FRUITPORT TWP. — While students have been out of school for summer break, construction crews have remained at work.
Fruitport High School staff and students will begin the 2019-20 school year in the current building, and they will move into the new two-story building when they return from winter break in January 2020. As of last week, the project remains on schedule and on budget, according to Superintendent Bob Szymoniak.
As crews have worked on the new building, they’ve also spent time renovating the pod of classrooms that were added in 1998. Those classrooms are expected to be ready for students to use this fall.
A new addition to the construction plans includes sidewalks leading from Edgewood Elementary School to the new bus loop behind the high school.
Instead of loading buses in the front of the elementary school, buses will load behind on the loop. That change will be effective in the coming months and parents will be notified.
High school transportation traffic will use the bus loop at a later date.

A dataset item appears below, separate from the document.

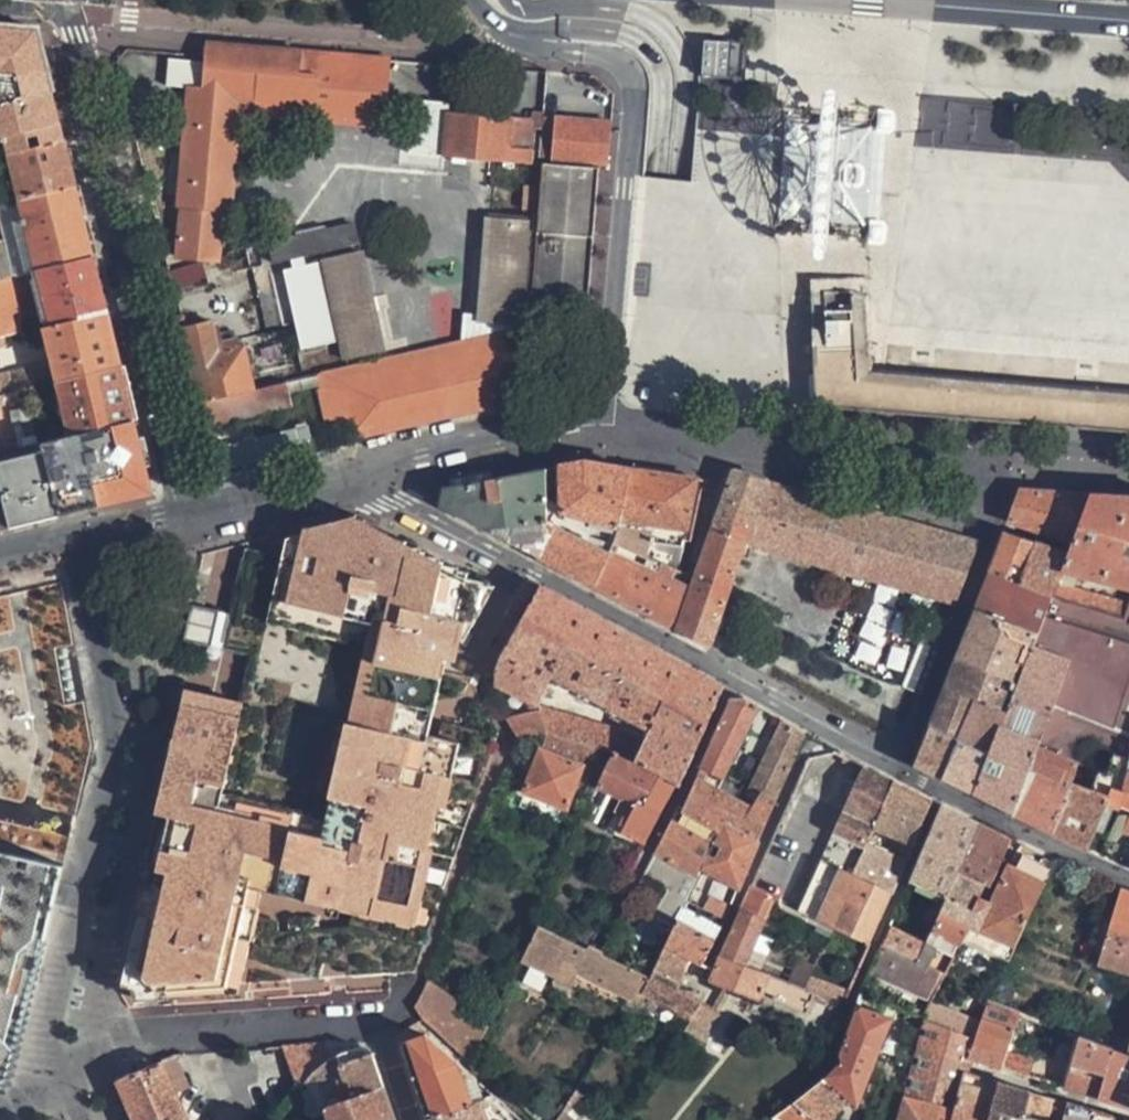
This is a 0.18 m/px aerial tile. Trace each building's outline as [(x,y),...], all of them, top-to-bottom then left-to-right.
[(37,31),(0,28),(0,92),(54,96),(37,31)] [(704,39),(700,76),(739,79),(742,42),(704,39)] [(314,100),(317,73),(300,71),(301,50),(207,42),(205,53),(193,52),(191,78),(203,79),(202,87),(189,85),(186,85),(175,207),(179,208),(178,232),(176,260),(218,264),(222,211),(229,211),(239,112),(249,113),(251,95),(314,100)] [(391,58),(301,50),(300,71),(317,73),(314,100),(251,95),(249,113),(295,117),(386,124),(391,58)] [(59,119),(54,96),(0,92),(0,154),(4,153),(64,139),(59,119)] [(445,156),(528,163),(530,137),(539,138),(541,118),(531,117),(449,111),(445,156)] [(605,164),(607,165),(611,122),(553,118),(550,161),(605,164)] [(76,186),(64,139),(34,146),(4,153),(6,161),(15,199),(76,186)] [(599,170),(542,166),(531,304),(588,308),(599,170)] [(76,186),(15,199),(0,202),(0,275),(19,271),(33,268),(93,255),(76,186)] [(528,222),(486,218),(477,320),(519,324),(528,222)] [(356,223),(338,227),(337,248),(361,242),(356,223)] [(338,227),(325,231),(329,247),(330,250),(337,248),(338,227)] [(276,263),(330,250),(329,247),(325,231),(270,244),(276,263)] [(359,248),(337,253),(336,260),(362,263),(359,248)] [(337,253),(331,254),(356,360),(384,353),(362,263),(336,260),(337,253)] [(346,362),(356,360),(331,254),(321,256),(346,362)] [(93,255),(33,268),(19,271),(0,275),(0,334),(17,330),(23,329),(41,324),(48,323),(107,309),(93,255)] [(313,258),(280,265),(286,296),(320,289),(313,258)] [(203,264),(168,274),(173,295),(209,285),(203,264)] [(809,305),(814,363),(856,367),(851,286),(807,288),(809,305)] [(0,334),(0,394),(30,387),(55,380),(59,380),(121,365),(107,309),(48,323),(41,324),(23,329),(17,330),(0,334)] [(257,388),(244,342),(237,342),(235,337),(215,341),(208,321),(181,328),(200,402),(257,388)] [(519,325),(485,333),(503,405),(537,397),(519,325)] [(503,405),(485,333),(427,347),(358,364),(337,369),(340,381),(429,358),(444,420),(503,405)] [(354,442),(444,420),(429,358),(340,381),(350,425),(354,442)] [(814,363),(815,406),(864,411),(867,368),(856,367),(814,363)] [(121,365),(59,380),(69,425),(41,432),(43,440),(69,434),(71,434),(94,429),(134,419),(121,365)] [(867,368),(864,411),(908,415),(912,371),(867,368)] [(337,369),(320,373),(298,378),(257,388),(200,402),(207,427),(304,404),(301,390),(323,385),(332,418),(334,429),(350,425),(340,381),(337,369)] [(912,371),(908,415),(953,418),(957,375),(912,371)] [(957,375),(953,418),(1001,422),(1005,379),(957,375)] [(1005,379),(1001,422),(1047,426),(1051,384),(1005,379)] [(1051,384),(1047,426),(1094,430),(1098,387),(1051,384)] [(61,514),(51,470),(48,460),(43,440),(41,432),(30,387),(0,394),(0,478),(12,526),(61,514)] [(211,447),(219,476),(335,446),(330,430),(334,429),(332,418),(211,447)] [(43,440),(48,460),(51,470),(66,468),(63,456),(84,451),(97,505),(151,492),(136,429),(134,419),(94,429),(71,434),(69,434),(43,440)] [(618,525),(631,468),(582,461),(561,464),(561,470),(564,509),(618,525)] [(449,484),(444,507),(593,584),(610,552),(613,547),(618,525),(564,509),(556,507),(556,514),(552,522),(545,519),(545,504),(545,467),(449,484)] [(613,547),(677,570),(683,539),(689,540),(700,489),(703,489),(705,479),(631,468),(618,525),(613,547)] [(679,629),(707,643),(743,544),(745,539),(767,479),(734,470),(718,514),(714,526),(679,629)] [(12,526),(0,478),(0,529),(12,526)] [(954,604),(979,539),(767,479),(745,539),(743,544),(954,604)] [(1090,494),(1020,489),(1008,520),(1071,543),(1090,494)] [(1126,608),(1071,588),(1079,577),(1089,581),(1091,576),(1128,589),(1128,496),(1090,494),(1071,543),(1066,554),(1062,565),(1050,594),(1088,607),(1121,620),(1126,608)] [(243,556),(222,640),(251,647),(239,700),(196,691),(168,813),(156,865),(160,866),(154,891),(143,889),(122,982),(150,989),(234,983),(241,954),(269,960),(268,965),(321,978),(326,960),(347,965),(348,976),(415,972),(498,739),(439,726),(435,746),(419,743),(423,723),(433,724),(447,661),(487,588),(378,530),(331,518),(304,526),(302,532),(294,534),(285,536),(277,563),(243,556)] [(1050,594),(1062,565),(1066,554),(1004,531),(989,571),(1050,594)] [(672,625),(690,575),(685,573),(677,570),(613,547),(610,552),(593,584),(672,625)] [(1035,632),(1050,594),(989,571),(975,609),(1035,632)] [(502,650),(548,675),(645,726),(634,749),(620,734),(613,727),(538,705),(538,709),(506,717),(518,739),(520,738),(545,733),(597,746),(610,750),(630,760),(674,785),(678,786),(723,686),(538,586),(502,650)] [(1077,763),(1085,744),(1126,760),(1128,751),(1128,736),(1052,704),(1068,661),(1088,607),(1050,594),(1035,632),(1030,647),(1013,688),(988,751),(972,792),(1013,812),(1037,746),(1077,763)] [(1128,736),(1128,600),(1126,608),(1121,620),(1088,607),(1068,661),(1052,704),(1128,736)] [(957,655),(986,666),(959,737),(988,751),(1013,688),(1030,647),(1035,632),(975,609),(957,655)] [(502,650),(492,669),(493,681),(534,703),(548,675),(502,650)] [(957,655),(930,724),(959,737),(986,666),(957,655)] [(168,813),(196,691),(183,688),(155,809),(168,813)] [(700,766),(721,776),(758,705),(743,696),(732,696),(700,766)] [(804,733),(782,720),(748,789),(753,792),(773,801),(804,733)] [(914,763),(944,778),(959,737),(930,724),(914,763)] [(972,792),(988,751),(959,737),(944,778),(972,792)] [(1052,832),(1070,783),(1077,763),(1037,746),(1013,812),(1052,832)] [(580,762),(540,748),(525,791),(566,805),(580,762)] [(593,783),(616,795),(609,808),(628,819),(623,830),(644,843),(674,785),(630,760),(610,750),(593,783)] [(1126,760),(1115,790),(1123,793),(1128,795),(1128,751),(1126,760)] [(866,947),(881,916),(892,891),(854,873),(873,826),(880,811),(893,780),(862,765),(797,909),(826,922),(824,927),(866,947)] [(756,841),(773,801),(753,792),(747,805),(734,799),(731,797),(718,790),(724,778),(721,776),(700,766),(695,777),(681,806),(680,809),(718,825),(720,821),(756,841)] [(919,829),(932,799),(893,780),(880,811),(919,829)] [(1087,849),(1104,807),(1106,799),(1070,783),(1052,832),(1087,849)] [(1123,793),(1115,790),(1111,789),(1106,799),(1104,807),(1116,812),(1123,793)] [(1121,865),(1128,864),(1128,795),(1123,793),(1116,812),(1100,855),(1121,865)] [(710,840),(718,825),(680,809),(681,806),(678,804),(671,818),(653,851),(695,874),(699,865),(710,840)] [(946,895),(950,886),(957,870),(978,823),(942,805),(909,878),(946,895)] [(912,845),(919,829),(880,811),(873,826),(912,845)] [(736,886),(756,841),(720,821),(718,825),(710,840),(699,865),(736,886)] [(1010,840),(978,823),(957,870),(986,884),(1010,840)] [(0,845),(0,1090),(9,1084),(16,1070),(65,860),(0,845)] [(966,926),(1014,950),(1056,863),(1048,859),(1044,868),(1021,857),(1013,872),(1006,868),(987,903),(978,899),(986,884),(957,870),(950,886),(946,895),(944,898),(972,911),(966,926)] [(1128,975),(1128,891),(1121,888),(1099,965),(1128,975)] [(972,911),(944,898),(940,908),(933,923),(921,949),(917,960),(926,964),(936,942),(948,947),(953,937),(959,939),(966,926),(972,911)] [(743,965),(762,921),(746,914),(750,904),(743,900),(738,911),(718,956),(743,965)] [(701,964),(713,939),(676,918),(663,945),(656,960),(682,974),(689,958),(701,964)] [(559,934),(541,925),(534,937),(553,947),(559,934)] [(1008,963),(1014,950),(966,926),(959,939),(1008,963)] [(917,960),(921,949),(885,932),(880,943),(917,960)] [(577,970),(634,998),(637,993),(643,985),(649,975),(600,952),(589,947),(569,937),(564,948),(582,958),(577,970)] [(931,998),(943,972),(926,964),(917,960),(880,943),(869,968),(931,998)] [(718,956),(708,980),(721,985),(758,998),(758,996),(804,1013),(810,999),(813,990),(796,983),(781,978),(743,965),(718,956)] [(796,983),(805,965),(791,958),(781,978),(796,983)] [(689,1016),(700,999),(677,984),(682,974),(656,960),(649,975),(643,985),(689,1016)] [(467,1061),(488,1022),(426,979),(415,1007),(421,1019),(467,1061)] [(826,982),(821,993),(836,998),(839,999),(844,990),(826,982)] [(832,1007),(836,998),(821,993),(813,990),(810,999),(832,1007)] [(860,991),(855,1006),(891,1018),(896,1007),(860,991)] [(980,1033),(983,1022),(931,999),(925,1012),(922,1019),(926,1021),(976,1043),(980,1033)] [(855,1006),(845,1037),(838,1063),(822,1076),(847,1098),(857,1106),(891,1018),(855,1006)] [(915,1008),(912,1014),(913,1015),(922,1019),(925,1012),(915,1008)] [(906,1096),(955,1108),(967,1073),(971,1060),(976,1043),(926,1021),(906,1096)] [(401,1037),(402,1041),(428,1117),(470,1103),(456,1064),(426,1036),(413,1024),(408,1027),(401,1037)] [(1001,1069),(1009,1042),(980,1033),(976,1043),(971,1060),(1001,1069)] [(1066,1088),(1098,1098),(1113,1047),(1082,1035),(1066,1088)] [(292,1073),(300,1091),(308,1081),(325,1061),(317,1043),(281,1046),(292,1073)] [(1124,1051),(1113,1047),(1098,1098),(1128,1107),(1128,1053),(1124,1051)] [(341,1103),(384,1088),(372,1052),(368,1054),(361,1048),(341,1053),(325,1061),(341,1103)] [(134,1119),(168,1119),(170,1119),(171,1119),(187,1119),(184,1113),(162,1060),(117,1079),(134,1119)] [(384,1088),(341,1103),(325,1061),(308,1081),(327,1108),(331,1119),(395,1119),(384,1088)] [(967,1073),(955,1108),(952,1119),(989,1119),(993,1106),(999,1082),(967,1073)] [(804,1111),(814,1119),(834,1119),(847,1098),(822,1076),(792,1098),(770,1115),(781,1119),(795,1119),(804,1111)] [(1030,1091),(999,1082),(993,1106),(989,1119),(1022,1119),(1030,1091)] [(1022,1119),(1048,1119),(1055,1098),(1030,1091),(1022,1119)] [(906,1096),(899,1119),(952,1119),(955,1108),(906,1096)] [(1055,1098),(1048,1119),(1061,1119),(1066,1102),(1055,1098)] [(477,1101),(470,1103),(428,1117),(429,1119),(484,1119),(477,1101)] [(530,1117),(533,1119),(554,1119),(558,1115),(543,1102),(530,1117)] [(1066,1102),(1061,1119),(1092,1119),(1095,1110),(1066,1102)] [(1095,1110),(1092,1119),(1127,1119),(1128,1119),(1095,1110)]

Classrooms are taking shape as cabinetry, projectors, clocks and furniture are being added. The new kitchen and cafeteria is coming together as equipment is added, including a brick oven, and areas for different food stations. Szymoniak said they’re working to modernize their food service options.
The cafeteria will house 400 to 500 students, and it will feature different types of seating to be more appealing to students. The space is larger than the current cafeteria.
The school store will also be adjacent to the cafeteria, while the current store is located down a hallway.
The new building won’t initially be air conditioned, with the exception of areas such as the office, auditorium, and library and rooms. Given building codes, the number of times the air is exchanged in building with the systems, there should be enough airflow, according to Szymoniak.
Down the road, air conditioning could be added, but it’s currently an extra expense, Szymoniak said.
While construction is ongoing, Szymoniak said they’ve informed parents parking at the high school campus will be a challenge, and they asked for everyone to be patient.
In the coming months, the district will hold an event for the community to tour the space. A date will be announced at a later date.
The district held a similar event in May, which Szymoniak said was well-received in the community. Szymoniak said they’re also open to providing individual tours to interested individuals.
Once staff and students are moved in, demolition will start on the current building. That space will be turned into parking, the office and library.
Construction on the two-story structure officially started in March 2018.
The project is slated to cost about $48 million, and the overall bond is for $52 million. All bond-related work is slated to be wrapped up by 2021.
Although Szymoniak has been involved in several bond campaigns in his career, he said the current project has been the best given the leadership involved and everyone working well together.
Watching the project unfold, Szymoniak said it makes him happy for the students in the community because the community’s approval for the project is a statement to how the it feels about the children, education, and having a safer and more energy efficient environment.